Acreditar neles é fácil e tem compensações,
acreditar desobriga-nos de pensar e de ter dúvidas.
O pioro é quando não podemos deixar de duvidar
e transformamos as perguntas em armas de inquietação,
o pior é quando em lugar da morte escolhemos a vida
ainda que em construção, ainda que imperfeita
e somos de novo Ulisses a desafiar os deuses.

terça-feira, 2 de março de 2010

Na Inquisição dos dias torturados sou um penitente,
judeu sem fé, homem sem deuses.
Feridas de sangue abrem-se-me na carne
e ouço os risos escarninhos dos espectadores,
daqueles que se limitam a assistir à vida dos outros.
Ainda não aprendi o dom da insensibilidade
e o fogo arde como um sofrimento inapagável,
o fogo é uma coroa de espinhos que me violenta a consciência.

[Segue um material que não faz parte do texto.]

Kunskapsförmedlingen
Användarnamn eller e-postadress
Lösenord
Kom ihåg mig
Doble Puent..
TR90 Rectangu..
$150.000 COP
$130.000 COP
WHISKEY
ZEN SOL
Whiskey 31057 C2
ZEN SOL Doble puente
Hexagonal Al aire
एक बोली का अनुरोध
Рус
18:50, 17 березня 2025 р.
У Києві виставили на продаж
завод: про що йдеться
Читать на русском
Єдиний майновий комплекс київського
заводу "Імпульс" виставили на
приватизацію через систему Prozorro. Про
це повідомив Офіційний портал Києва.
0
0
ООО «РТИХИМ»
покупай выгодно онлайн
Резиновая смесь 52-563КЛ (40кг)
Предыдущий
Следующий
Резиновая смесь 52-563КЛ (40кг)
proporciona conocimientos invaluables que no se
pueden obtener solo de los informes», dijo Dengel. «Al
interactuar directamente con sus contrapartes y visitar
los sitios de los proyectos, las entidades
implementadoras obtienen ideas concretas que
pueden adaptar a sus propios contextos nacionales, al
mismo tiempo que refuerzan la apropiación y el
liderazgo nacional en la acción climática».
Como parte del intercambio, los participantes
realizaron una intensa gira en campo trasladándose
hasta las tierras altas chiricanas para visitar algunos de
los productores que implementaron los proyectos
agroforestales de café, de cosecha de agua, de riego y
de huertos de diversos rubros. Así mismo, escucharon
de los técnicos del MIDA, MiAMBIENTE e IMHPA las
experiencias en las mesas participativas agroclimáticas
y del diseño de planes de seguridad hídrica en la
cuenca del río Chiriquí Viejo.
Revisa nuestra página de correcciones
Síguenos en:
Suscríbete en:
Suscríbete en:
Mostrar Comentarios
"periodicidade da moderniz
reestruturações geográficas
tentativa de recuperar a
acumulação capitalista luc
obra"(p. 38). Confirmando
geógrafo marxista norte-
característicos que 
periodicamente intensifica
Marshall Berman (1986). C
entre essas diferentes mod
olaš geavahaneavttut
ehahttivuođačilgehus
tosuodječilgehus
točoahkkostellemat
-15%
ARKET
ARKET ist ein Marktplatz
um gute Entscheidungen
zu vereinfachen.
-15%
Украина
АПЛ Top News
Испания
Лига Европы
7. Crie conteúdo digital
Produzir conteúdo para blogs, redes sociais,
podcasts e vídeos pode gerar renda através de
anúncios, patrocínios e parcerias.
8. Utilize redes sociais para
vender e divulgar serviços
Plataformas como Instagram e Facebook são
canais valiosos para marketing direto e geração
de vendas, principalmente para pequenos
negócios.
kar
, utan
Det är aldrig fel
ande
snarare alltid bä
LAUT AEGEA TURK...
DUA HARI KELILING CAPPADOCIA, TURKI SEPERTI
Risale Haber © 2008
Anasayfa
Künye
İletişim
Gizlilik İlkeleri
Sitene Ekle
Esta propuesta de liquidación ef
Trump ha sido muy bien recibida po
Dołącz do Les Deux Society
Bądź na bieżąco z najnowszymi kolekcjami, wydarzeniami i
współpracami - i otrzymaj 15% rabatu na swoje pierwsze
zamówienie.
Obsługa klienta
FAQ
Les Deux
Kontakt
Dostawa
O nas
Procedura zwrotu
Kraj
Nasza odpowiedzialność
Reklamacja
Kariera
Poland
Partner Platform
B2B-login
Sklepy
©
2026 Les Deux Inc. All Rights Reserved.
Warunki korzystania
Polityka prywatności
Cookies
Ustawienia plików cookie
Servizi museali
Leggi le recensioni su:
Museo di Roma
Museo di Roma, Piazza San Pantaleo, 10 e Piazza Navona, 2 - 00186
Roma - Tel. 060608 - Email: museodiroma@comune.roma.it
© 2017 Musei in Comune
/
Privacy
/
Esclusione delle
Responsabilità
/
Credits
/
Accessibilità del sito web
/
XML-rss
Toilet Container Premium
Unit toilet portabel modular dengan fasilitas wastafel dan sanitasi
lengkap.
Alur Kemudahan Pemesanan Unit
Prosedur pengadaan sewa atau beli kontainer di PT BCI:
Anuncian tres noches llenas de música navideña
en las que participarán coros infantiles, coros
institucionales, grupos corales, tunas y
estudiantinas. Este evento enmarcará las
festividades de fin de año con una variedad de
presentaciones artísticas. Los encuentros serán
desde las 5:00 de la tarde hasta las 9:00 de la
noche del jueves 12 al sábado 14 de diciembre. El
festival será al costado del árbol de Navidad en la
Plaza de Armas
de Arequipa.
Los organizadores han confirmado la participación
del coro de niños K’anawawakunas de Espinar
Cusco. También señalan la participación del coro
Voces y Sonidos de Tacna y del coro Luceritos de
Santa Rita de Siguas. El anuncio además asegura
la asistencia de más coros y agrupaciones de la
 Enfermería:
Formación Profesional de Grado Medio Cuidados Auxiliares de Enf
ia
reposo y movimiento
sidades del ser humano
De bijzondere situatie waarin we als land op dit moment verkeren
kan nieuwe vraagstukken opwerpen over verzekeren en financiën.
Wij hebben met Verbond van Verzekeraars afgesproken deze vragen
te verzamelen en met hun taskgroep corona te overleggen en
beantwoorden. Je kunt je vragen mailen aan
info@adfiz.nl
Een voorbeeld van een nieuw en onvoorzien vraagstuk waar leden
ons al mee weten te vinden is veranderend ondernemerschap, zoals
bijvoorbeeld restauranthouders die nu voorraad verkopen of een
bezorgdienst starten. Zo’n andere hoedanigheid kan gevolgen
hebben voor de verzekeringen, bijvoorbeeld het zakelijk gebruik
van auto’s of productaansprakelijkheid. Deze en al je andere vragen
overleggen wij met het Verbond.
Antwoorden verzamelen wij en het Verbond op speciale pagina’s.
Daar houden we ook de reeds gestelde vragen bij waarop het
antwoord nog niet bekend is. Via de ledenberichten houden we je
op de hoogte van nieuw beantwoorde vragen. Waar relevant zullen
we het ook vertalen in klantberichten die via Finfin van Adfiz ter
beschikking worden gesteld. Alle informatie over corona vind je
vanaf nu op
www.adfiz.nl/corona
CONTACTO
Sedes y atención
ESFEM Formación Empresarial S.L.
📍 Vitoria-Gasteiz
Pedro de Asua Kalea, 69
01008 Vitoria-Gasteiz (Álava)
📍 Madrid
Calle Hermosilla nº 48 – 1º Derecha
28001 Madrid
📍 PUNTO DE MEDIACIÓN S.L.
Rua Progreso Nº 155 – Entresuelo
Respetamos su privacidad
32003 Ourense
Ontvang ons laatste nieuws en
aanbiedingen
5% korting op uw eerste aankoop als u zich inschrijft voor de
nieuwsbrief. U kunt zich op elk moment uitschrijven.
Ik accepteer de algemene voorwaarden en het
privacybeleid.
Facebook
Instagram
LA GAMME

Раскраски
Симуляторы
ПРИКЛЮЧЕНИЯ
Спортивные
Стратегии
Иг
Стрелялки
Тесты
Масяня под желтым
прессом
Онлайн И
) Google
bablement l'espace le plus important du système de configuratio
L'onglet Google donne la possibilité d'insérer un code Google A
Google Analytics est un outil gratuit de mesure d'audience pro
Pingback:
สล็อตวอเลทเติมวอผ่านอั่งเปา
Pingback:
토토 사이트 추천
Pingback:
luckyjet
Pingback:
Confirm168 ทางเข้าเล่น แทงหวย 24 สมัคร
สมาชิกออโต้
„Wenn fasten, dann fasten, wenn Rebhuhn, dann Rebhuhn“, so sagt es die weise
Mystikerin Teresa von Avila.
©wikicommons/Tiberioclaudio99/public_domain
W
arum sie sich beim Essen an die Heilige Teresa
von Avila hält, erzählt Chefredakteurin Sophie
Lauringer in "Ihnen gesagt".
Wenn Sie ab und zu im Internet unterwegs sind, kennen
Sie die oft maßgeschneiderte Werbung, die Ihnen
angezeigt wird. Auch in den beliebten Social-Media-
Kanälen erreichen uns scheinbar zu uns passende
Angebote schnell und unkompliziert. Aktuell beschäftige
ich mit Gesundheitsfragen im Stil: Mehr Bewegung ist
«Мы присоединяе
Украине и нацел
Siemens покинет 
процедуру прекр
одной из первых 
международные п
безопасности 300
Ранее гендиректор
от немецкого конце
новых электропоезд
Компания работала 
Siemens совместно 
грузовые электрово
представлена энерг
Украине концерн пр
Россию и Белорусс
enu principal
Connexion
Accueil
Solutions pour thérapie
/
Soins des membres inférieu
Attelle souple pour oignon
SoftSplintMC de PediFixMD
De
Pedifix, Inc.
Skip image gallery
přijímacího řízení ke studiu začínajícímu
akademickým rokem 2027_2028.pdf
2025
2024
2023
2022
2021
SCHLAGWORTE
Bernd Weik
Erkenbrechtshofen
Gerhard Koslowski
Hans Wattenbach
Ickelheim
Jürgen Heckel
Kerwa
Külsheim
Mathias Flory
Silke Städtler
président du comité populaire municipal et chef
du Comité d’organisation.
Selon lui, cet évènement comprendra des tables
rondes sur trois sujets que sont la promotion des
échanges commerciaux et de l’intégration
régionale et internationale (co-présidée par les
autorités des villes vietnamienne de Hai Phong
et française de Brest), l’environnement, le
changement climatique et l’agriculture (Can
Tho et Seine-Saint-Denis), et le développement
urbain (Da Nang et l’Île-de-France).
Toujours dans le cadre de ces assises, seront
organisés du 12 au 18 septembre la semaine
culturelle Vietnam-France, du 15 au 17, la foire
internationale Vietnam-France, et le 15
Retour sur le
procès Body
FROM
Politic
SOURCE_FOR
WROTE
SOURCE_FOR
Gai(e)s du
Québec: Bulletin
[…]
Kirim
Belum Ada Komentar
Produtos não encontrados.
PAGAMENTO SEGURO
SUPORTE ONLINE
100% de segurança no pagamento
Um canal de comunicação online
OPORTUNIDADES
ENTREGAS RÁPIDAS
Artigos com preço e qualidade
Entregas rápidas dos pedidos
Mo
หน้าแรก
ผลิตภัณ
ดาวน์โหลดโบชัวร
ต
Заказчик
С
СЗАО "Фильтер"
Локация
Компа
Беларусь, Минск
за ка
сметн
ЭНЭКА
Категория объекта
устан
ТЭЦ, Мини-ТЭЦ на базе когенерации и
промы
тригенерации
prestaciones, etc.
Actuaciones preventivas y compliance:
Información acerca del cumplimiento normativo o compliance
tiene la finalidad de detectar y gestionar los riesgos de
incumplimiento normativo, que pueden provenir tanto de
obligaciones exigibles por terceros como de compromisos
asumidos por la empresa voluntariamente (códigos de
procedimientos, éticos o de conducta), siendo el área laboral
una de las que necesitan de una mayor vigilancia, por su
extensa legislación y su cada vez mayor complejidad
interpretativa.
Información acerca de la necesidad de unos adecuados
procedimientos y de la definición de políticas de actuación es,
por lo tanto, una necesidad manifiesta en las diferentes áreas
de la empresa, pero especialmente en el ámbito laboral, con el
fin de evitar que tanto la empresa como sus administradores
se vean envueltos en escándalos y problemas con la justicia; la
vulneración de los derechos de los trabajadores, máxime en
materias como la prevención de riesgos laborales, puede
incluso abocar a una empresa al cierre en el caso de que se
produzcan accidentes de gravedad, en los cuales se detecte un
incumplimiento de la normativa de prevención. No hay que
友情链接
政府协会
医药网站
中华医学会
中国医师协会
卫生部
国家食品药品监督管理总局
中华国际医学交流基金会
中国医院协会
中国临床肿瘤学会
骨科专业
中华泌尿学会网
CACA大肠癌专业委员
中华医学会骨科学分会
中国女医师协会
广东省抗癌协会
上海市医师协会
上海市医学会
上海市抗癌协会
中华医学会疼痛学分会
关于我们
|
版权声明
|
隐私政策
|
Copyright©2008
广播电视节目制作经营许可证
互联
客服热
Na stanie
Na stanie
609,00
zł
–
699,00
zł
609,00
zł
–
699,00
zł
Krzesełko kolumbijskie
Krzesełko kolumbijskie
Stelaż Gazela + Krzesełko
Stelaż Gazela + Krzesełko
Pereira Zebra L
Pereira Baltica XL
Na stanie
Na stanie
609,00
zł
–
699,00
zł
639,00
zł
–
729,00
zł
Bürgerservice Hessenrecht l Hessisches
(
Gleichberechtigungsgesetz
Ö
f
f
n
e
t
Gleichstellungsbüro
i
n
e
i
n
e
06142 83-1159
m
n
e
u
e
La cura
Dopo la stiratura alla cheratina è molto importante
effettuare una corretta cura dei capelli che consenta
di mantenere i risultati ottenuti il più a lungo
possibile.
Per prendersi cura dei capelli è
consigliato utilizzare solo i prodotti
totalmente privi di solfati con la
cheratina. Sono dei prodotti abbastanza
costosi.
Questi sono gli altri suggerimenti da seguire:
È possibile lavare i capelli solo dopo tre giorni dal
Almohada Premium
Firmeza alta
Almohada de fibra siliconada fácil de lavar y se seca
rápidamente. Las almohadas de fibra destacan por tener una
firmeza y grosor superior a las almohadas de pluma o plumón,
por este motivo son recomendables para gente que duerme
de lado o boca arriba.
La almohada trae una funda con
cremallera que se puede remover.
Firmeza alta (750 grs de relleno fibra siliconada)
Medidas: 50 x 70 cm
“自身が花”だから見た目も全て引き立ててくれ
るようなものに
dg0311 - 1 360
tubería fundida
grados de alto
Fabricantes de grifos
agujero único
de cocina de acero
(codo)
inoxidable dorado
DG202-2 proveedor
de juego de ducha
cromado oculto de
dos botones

Afundaram a minha nau das descobertas,
queimaram os meus livros e as minhas memórias,
amortalharam-me numa visão do inferno
e usaram-me para publicitar as suas ideias de ódio.
Podem até ser verdadeiras as suas verdades
mas ninguém deveria ter que morrer por elas.
Ouviram-me gritar mas permaneceram imóveis,
fechados nas prisões das suas casas cómodas.
Na Inquisição dos dias insepultos sou um penitente
e sigo os meus passos nesta infinita procissão do desespero.